Microglia are versatile phagocytic cells that play an integral role in establishing mature neural networks. The
mechanisms whereby microglial cells (MGCs) respond to signals in their microenvironment to actively engulf
extraneous synapses are crucial for topographic map formation, excitatory-inhibitory balance, and synaptic
remodeling. MGC perturbation during early critical periods yields unrefined circuits with behavioral and social
impairments indicative of certain neurodevelopmental disorders, including autism. Among many activation
cues, neuronally-expressed fractalkine (CX3CL1) and complement (C1q, C3) proteins are key players for MGC
recruitment to, and active engulfment of underutilized synapses. Knockouts for these and/or their
corresponding microglial receptors (CX3CR1; CR3) compromise crosstalk necessary for MGC-mediated
synapse elimination. Such interactions have been implicated in shaping visual, somatosensory, and
hippocampal connections, but whether similar mechanisms also guide the maturation of auditory and
multisensory circuits remains in question. The midbrain inferior colliculus (IC) is an intriguing model structure
as its lateral cortex (LCIC) is organized into discrete zones that receive modality-specific inputs. Its modular-extramodular framework and interfacing projection patterns develop concurrently, emerging shortly after birth
and becoming well-defined by hearing onset. Initially diffuse and overlapping, somatosensory and auditory
inputs segregate as the LCIC matures, targeting complementary modular (GAD-positive) and extramodular
(calretinin-positive) domains, respectively. The present study aims: 1) to determine the spatiotemporal
patterning of MGCs and fractalkine/complement expression relative to emerging LCIC compartments, 2) to
assess fractalkine/complement involvement in sculpting distinct multisensory midbrain circuits, and 3) to test
if compromised MGC function during an early critical period of projection shaping results in atypical response
behaviors. The first objective utilizes immunocytochemical approaches in control and transgenic mice (GAD67-GFP, CX3CR1-GFP) to visualize MGCs and fractalkine/complement expression with respect to the emerging
LCIC microarchitecture, as well as testing if compromised signaling (CX3CR1GFP/GFP, C1qKO, C3KO, CR3KO)
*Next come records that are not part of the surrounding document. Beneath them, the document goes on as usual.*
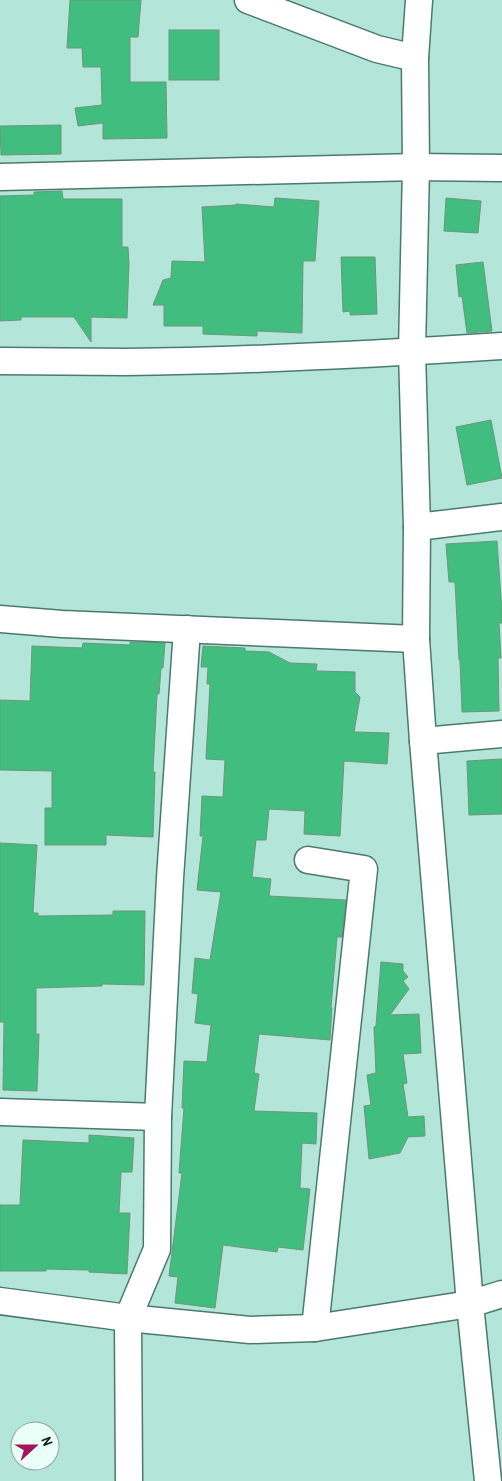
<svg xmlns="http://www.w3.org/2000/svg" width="502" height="1481" font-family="'Archivo Narrow',sans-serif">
<rect width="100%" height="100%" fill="#b3e5d8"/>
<!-- building -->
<g fill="#41bd7f" stroke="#6f957e">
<path d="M70 0H141L138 37H130V82H166L167 138 103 139V123L78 126 75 108 102 105 101 67H83L82 48H67Z"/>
<rect x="169" y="30" width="50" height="50"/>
<path d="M61 125V154L1 155 0 126Z"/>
<path d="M62 191 63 199H122V247H128L129 263 127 318 91 317V342L74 317H21V320L0 321V196L34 195V192Z"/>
<path d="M275 198 319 201 315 261H303L302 333 257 331V336L203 334V326H164V305H153L163 280 171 278 172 261 205 262 202 207 236 205V204L274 207Z"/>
<path d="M446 198 481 201 478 233 444 231Z"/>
<path d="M341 257H375L377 314 350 315V311L343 312Z"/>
<path d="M483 262 492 331 467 333 462 296 459 297 456 265Z"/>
<path d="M491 420 502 478 467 485 456 427Z"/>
<path d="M497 541 502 612V623H499L501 658H498L499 711 462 712 460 660H459L455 582H449L446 544Z"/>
<path d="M130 642 165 643 163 668H161L159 694H157L153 772H155L153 837 106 835V845H45V808H52V771L0 770V700L30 701 32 646 82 648 83 643 130 645Z"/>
<path d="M203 646 245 648V651L269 652 290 663 317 664 316 671 355 672V692L360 697 354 732 389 733 387 764 344 761 340 836 304 834 305 811 269 809 266 840H256L252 877 271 879 269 896 346 900 342 937H337L331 1007 332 1008 330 1040 259 1034 254 1073 259 1074 254 1111 317 1113 316 1144 302 1143 300 1188 310 1189 303 1250 278 1247 277 1252 223 1245 215 1308 175 1303 178 1277 169 1276 182 1173H179L184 1108H182L184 1061 207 1062 211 1025 195 1023 198 994 192 993 195 958 210 960 221 892 197 890 203 836H200L202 796 223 797 225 760 206 759 210 684H207L208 667H201Z"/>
<path d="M502 759V814L469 815 467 761Z"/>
<path d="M0 843 37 845 33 913H38V916L113 915V911H145L144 985 102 984V986L36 988V1034H39L37 1091 3 1090 4 1022H0Z"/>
<path d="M381 962 403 964V971L408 977 403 981 409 989 390 1015 419 1014 421 1053 403 1054 407 1083 403 1084 408 1117 424 1116 425 1136 408 1137 400 1153 369 1159 364 1106 371 1105 367 1075 376 1073 374 1027 376 1026Z"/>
<path d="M89 1135 134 1138 132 1172H121L119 1213H130L127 1274 89 1272V1270L46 1269V1271H0V1205H20L23 1140 89 1143Z"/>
</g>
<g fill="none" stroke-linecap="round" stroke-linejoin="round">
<!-- street casing -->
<g stroke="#4b796e" stroke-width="29">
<g id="street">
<path d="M248 0 377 49 415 58"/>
<path d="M419 0 415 58 416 167 412 352 417 527 416 639 423 741 470 1304 488 1481"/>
<path d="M0 177 416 167 502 168"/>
<path d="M0 361C42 361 84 362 126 362 251 361 377 354 502 346"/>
<path d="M417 527 502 517"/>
<path d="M0 619 62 624 416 639"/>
<path d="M423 741 502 734"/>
<path d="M308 860 364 869 315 1328"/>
<path d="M0 1112 158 1117"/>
<path d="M0 1301 128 1318 250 1330 315 1328 470 1304 502 1294"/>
<path d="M129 1481 128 1318 157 1249 158 1117 170 878 187 629"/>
</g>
</g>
<!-- street -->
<use href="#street" stroke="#fff" stroke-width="26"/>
</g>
<!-- north arrow -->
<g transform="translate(35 1446) rotate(69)"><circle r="24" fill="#ebfff9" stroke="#91a59f"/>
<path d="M0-4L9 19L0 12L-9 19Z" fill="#a2155b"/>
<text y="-8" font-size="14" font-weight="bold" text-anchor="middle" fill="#091d18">N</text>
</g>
</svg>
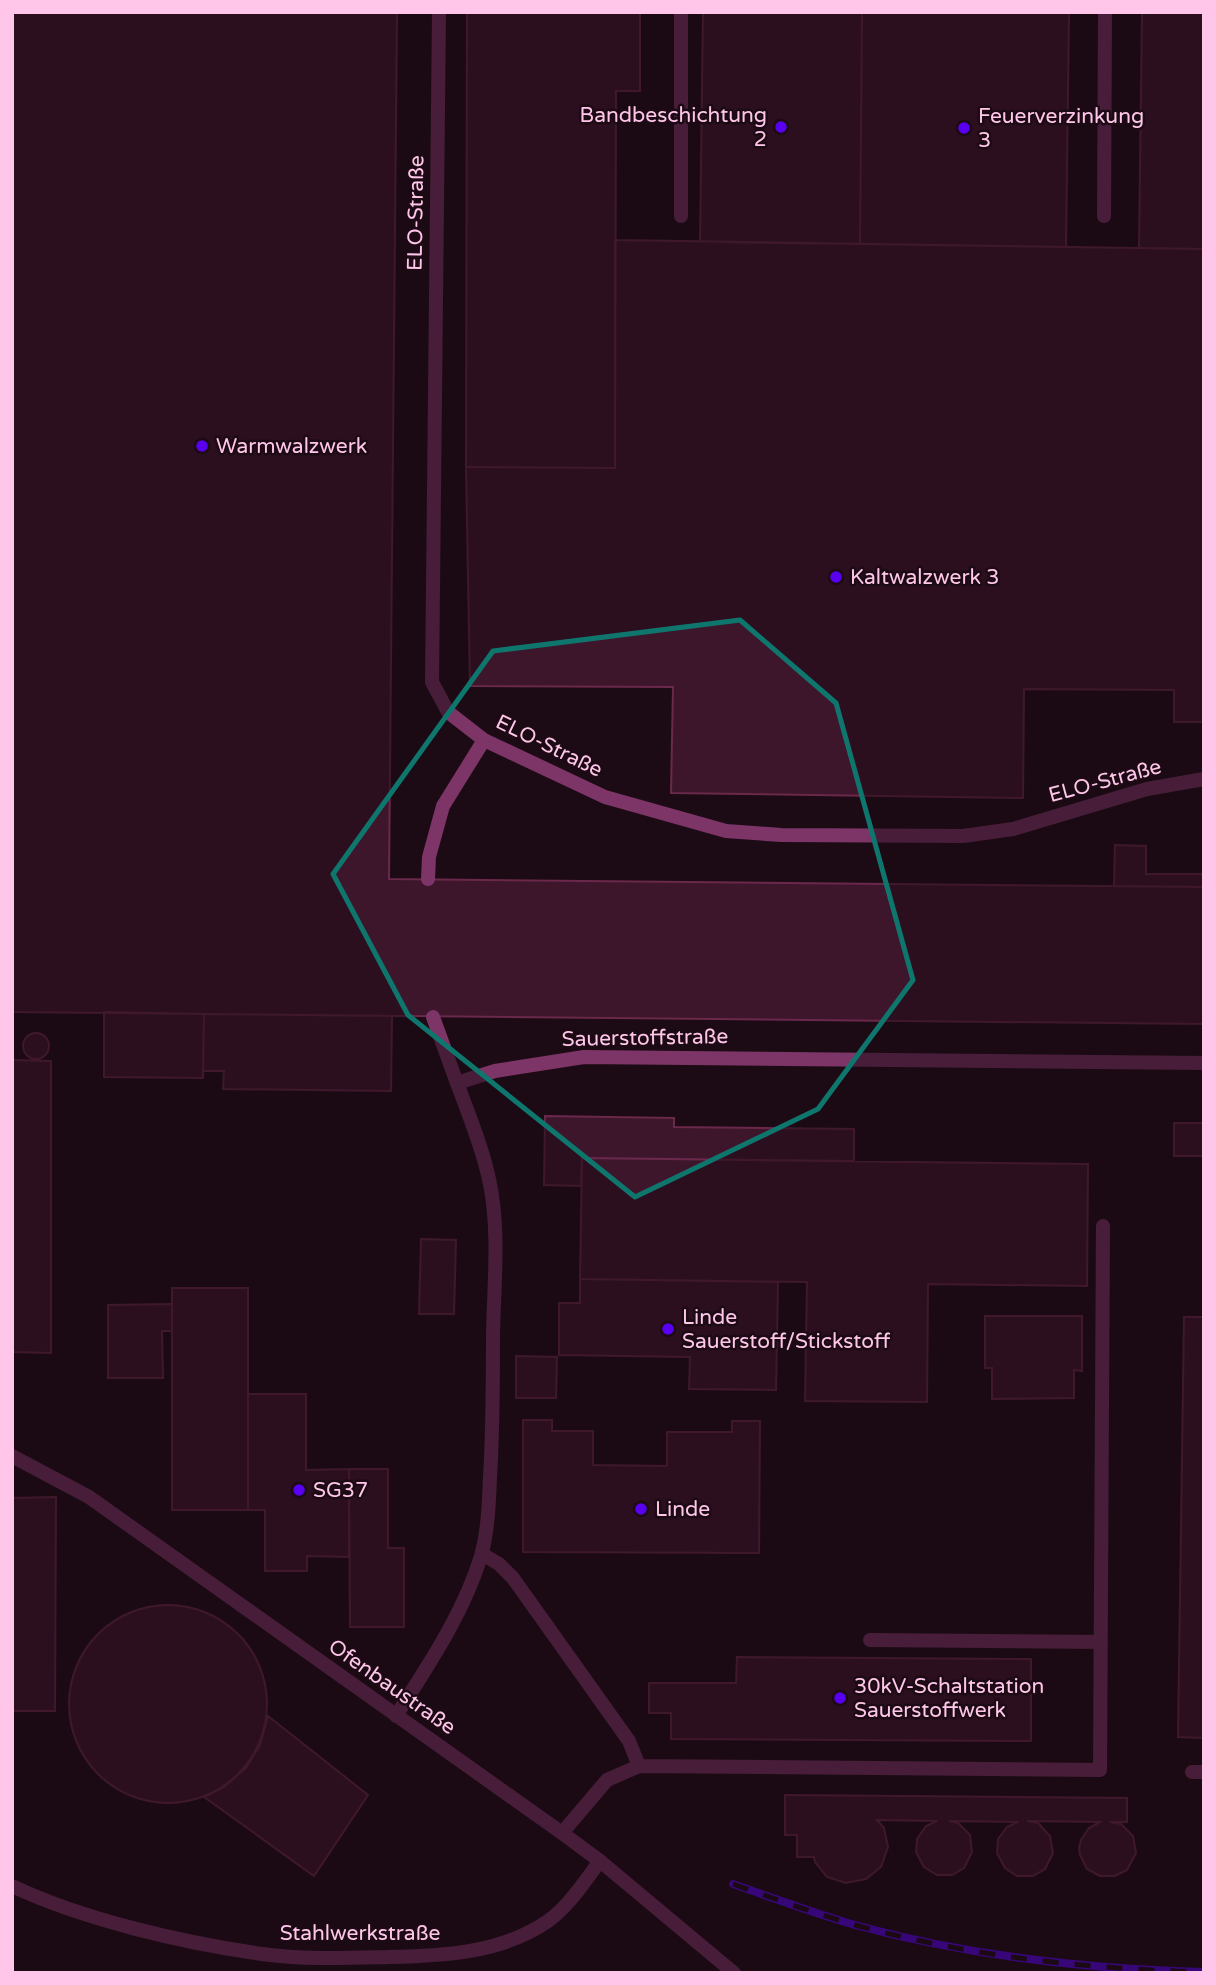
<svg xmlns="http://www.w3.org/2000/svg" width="1216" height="1985" font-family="'Varela Round',sans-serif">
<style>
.building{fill:#3e162b;stroke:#6a284b;stroke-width:2}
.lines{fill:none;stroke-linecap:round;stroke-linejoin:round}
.lane{stroke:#7d3466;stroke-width:14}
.street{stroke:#7d3466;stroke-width:14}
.rail-casing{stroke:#5a00f1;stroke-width:8}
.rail{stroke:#1c0b14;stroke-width:5;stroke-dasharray:16;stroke-linecap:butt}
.marked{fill:none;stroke:#0f766e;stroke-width:5;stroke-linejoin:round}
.poi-dot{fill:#5a00f1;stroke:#1c0b14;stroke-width:2.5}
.labels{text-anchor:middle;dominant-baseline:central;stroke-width:5;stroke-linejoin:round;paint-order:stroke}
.poi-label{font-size:21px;fill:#ffc6e9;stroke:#1c0b14;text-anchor:start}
.street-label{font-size:21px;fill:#ffc6e9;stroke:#1c0b14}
</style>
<rect width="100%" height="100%" fill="#1c0b14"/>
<!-- building -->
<path class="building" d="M12 12H397L389 879 1204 887V1024L12 1012Z
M467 12H640V91H616L615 468 466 467Z
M703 12H862L860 244 700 242Z
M862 12H1069L1066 247 860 244Z
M1142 12H1204V249L1139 248Z
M615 240 1204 249V722H1174V690L1024 689 1023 798 671 793 673 687 470 686 466 467 615 468Z
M1115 845 1146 846V874H1204V887L1114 886Z
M104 1012 204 1014 203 1078 104 1077Z
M204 1014 392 1016 391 1091 223 1089 224 1071H203Z
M23 1046a13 13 0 1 1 26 0a13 13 0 1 1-26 0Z
M12 1060 51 1061V1353L12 1352Z
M545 1116 674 1118V1127L854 1129V1161L582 1158 581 1186 544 1185Z
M1174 1123H1204V1156H1174Z
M582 1158 1088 1164 1087 1286 928 1284 927 1402 805 1401 807 1282 580 1279Z
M421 1239 456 1240 454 1314H419Z
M580 1279 778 1282 776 1390 689 1389 690 1357 559 1355V1303H580Z
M172 1288H248V1510H172Z
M172 1304V1331H162L163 1378H108V1305Z
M985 1316H1082V1371L1074 1370V1398L992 1399V1368H985Z
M1184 1317H1204V1738L1178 1737Z
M516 1356 557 1357 556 1398H516Z
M248 1394H306V1470L349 1469V1557L307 1556V1571H265V1510H248Z
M523 1420H552V1431H593V1465L667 1466V1432H732V1421H760L759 1553 523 1552Z
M349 1469H388V1548H404V1627H350Z
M56 1497 55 1711H12V1498Z
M69 1704a99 99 0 1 1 198 0a99 99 0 1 1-198 0Z
M737 1657 1031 1659V1741L671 1739V1713H649V1683H736Z
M268 1716 368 1795 314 1876 204 1797 224 1787 246 1768 260 1745Z
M785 1795 1127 1798V1822H1110L1121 1824 1133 1836 1136 1853 1127 1870 1115 1876H1100L1087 1869 1080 1855 1079 1848 1081 1840 1089 1828 1100 1822 1027 1821 1038 1823 1050 1836 1053 1853 1045 1869 1033 1876H1017L1005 1868 997 1853 998 1839 1007 1827 1018 1822 949 1821 958 1823 970 1835 972 1852 964 1868 952 1875H937L924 1867 916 1852 917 1839 926 1826 937 1821 877 1820 884 1828 888 1847 881 1867 866 1879 846 1883 827 1877 815 1862 814 1857H797V1835H785Z"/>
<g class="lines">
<!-- lane -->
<path class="lane" d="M681 216V12
M1104 216 1105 12
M428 879 429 857 443 806 484 740
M433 1017 457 1083
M482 1554 499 1564 513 1578 629 1741 639 1766
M870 1640 1101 1642
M1192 1772H1204
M562 1833 607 1780 639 1766 1100 1770 1103 1226"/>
<!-- street -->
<path class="street" d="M439 12 432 682 448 712 484 740 605 797 726 831 781 835 963 836 1013 829 1147 789 1204 779
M12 1456 89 1497 562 1833 600 1861 734 1973
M396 1716C428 1665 463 1615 481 1556 488 1531 489 1503 490 1477 493 1429 493 1382 493 1334 494 1283 500 1229 489 1179 482 1147 469 1115 457 1083L495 1071 584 1057 1204 1063
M12 1886C84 1920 184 1943 262 1954 304 1960 348 1958 390 1957 443 1956 502 1953 548 1921 569 1906 584 1882 600 1861"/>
<!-- rail casing -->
<g class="rail-casing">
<path id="rail" d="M733 1884C773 1898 813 1913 855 1925 968 1956 1086 1969 1204 1972"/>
</g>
<!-- rail -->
<use href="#rail" class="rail"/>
</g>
<!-- marked area -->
<path d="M0 0H1216V1985H0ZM740 620 836 703 913 980 818 1109 635 1197 408 1015 333 874 493 651Z" fill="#1c0b14" fill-opacity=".55" fill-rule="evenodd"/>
<path class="marked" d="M740 620 836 703 913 980 818 1109 635 1197 408 1015 333 874 493 651Z"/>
<!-- markers -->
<g class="poi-dot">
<circle cx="781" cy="127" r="7"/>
<circle cx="964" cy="128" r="7"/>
<circle cx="202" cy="446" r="7"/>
<circle cx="836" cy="577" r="7"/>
<circle cx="668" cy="1329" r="7"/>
<circle cx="299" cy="1490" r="7"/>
<circle cx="641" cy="1509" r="7"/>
<circle cx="840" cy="1698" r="7"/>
</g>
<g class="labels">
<!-- poi labels -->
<g class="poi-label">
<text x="767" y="115" text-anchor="end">Bandbeschichtung<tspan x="767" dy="24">2</tspan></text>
<text x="978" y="116">Feuerverzinkung<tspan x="978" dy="24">3</tspan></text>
<text x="216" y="446">Warmwalzwerk</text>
<text x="850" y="577">Kaltwalzwerk 3</text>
<text x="682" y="1317">Linde<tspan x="682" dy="24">Sauerstoff/Stickstoff</tspan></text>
<text x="313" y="1490">SG37</text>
<text x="655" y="1509">Linde</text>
<text x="854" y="1686">30kV-Schaltstation<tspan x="854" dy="24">Sauerstoffwerk</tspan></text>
</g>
<!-- street labels -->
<g class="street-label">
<text transform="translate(416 213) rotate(-89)">ELO-Straße</text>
<text transform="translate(549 746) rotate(26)">ELO-Straße</text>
<text transform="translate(1105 781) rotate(-15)">ELO-Straße</text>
<text transform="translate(645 1038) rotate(-1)">Sauerstoffstraße</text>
<text transform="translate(392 1687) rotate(35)">Ofenbaustraße</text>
<text x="360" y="1933">Stahlwerkstraße</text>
</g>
</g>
<!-- border -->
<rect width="1216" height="1985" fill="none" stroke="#ffc6e9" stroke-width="28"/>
</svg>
alters modular-extramodular development. Proposed anterograde living slice experiments labeling auditory
and somatosensory afferents directly test microglial pruning/degradation of supranumerary LCIC synapses.
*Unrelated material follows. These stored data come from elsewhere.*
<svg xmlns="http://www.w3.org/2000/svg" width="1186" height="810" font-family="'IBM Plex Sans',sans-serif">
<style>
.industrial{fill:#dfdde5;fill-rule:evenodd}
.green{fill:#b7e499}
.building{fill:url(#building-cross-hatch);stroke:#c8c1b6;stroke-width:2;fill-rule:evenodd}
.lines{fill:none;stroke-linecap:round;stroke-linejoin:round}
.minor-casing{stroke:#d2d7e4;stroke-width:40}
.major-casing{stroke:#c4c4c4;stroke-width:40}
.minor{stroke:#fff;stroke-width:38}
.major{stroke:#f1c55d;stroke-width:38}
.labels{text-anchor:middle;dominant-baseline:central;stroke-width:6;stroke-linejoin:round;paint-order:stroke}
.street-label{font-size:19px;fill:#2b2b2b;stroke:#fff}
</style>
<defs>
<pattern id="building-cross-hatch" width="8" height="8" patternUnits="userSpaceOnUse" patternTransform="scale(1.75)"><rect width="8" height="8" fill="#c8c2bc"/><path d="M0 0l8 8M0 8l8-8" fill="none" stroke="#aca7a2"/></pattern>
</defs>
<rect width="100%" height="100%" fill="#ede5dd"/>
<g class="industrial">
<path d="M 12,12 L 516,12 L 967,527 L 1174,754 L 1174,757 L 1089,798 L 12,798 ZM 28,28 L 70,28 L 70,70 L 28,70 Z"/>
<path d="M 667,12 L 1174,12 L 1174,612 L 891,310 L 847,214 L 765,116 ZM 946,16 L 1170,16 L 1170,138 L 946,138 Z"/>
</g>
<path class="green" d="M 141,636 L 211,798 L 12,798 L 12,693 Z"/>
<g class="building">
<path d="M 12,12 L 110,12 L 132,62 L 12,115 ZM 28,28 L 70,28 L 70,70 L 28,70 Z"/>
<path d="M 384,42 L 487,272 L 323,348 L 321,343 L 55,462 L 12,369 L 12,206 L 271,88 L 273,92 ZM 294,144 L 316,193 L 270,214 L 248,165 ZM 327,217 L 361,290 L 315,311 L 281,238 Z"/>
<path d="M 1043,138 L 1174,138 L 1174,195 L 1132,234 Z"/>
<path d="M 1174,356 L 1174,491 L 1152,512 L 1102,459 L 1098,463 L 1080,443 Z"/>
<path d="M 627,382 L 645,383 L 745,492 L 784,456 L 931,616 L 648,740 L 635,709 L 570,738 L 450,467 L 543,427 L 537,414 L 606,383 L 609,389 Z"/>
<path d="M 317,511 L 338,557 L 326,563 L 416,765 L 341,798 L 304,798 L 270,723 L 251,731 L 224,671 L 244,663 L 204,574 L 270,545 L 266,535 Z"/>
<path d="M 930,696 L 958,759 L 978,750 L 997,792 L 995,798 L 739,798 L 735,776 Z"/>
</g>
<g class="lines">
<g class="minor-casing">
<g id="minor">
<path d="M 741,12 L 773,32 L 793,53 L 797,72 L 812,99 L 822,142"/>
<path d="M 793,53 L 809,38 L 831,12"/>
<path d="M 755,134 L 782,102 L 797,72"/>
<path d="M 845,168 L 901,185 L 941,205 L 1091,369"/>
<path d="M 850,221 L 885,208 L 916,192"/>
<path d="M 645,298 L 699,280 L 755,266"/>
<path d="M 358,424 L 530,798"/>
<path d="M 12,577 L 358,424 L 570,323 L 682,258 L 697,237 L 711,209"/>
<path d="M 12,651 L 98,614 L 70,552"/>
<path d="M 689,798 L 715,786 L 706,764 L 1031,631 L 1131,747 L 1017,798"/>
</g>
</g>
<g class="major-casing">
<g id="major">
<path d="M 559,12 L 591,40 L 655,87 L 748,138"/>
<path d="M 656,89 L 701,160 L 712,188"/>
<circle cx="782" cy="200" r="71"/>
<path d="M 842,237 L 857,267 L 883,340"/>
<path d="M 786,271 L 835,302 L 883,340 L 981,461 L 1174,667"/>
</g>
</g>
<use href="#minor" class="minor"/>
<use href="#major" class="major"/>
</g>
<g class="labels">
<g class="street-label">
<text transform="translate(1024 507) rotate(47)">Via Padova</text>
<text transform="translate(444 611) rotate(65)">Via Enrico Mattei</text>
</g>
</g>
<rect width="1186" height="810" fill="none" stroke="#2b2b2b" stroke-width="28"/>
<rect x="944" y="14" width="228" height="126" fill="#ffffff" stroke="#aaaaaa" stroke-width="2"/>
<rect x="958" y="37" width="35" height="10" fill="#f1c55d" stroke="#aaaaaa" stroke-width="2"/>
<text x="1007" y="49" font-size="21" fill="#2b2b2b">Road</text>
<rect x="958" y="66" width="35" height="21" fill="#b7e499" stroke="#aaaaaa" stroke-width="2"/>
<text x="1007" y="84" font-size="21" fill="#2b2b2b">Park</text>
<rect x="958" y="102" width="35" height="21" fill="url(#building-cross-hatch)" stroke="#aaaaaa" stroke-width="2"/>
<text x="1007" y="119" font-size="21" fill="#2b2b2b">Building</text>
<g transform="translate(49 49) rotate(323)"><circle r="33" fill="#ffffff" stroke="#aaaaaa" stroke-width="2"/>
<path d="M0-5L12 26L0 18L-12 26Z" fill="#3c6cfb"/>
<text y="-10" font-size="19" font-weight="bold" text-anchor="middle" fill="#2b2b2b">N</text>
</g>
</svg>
Finally, acoustic startle responses following auditory and/or somatosensory pre-pulse cues (i.e. pre-pulse
inhibition) will identify any multimodal psychophysical differences across strains. Project outcomes will
advance our understanding of microglial-neuronal signaling in the establishment of multimodal midbrain
compartments, their projection maps, and their behavioral significance. Further defining MGC influences
during critical periods of circuit assembly will inform how their dysfunction correlates with impaired
multisensory processing, communication difficulties, and other neurodevelopmental disorder etiologies.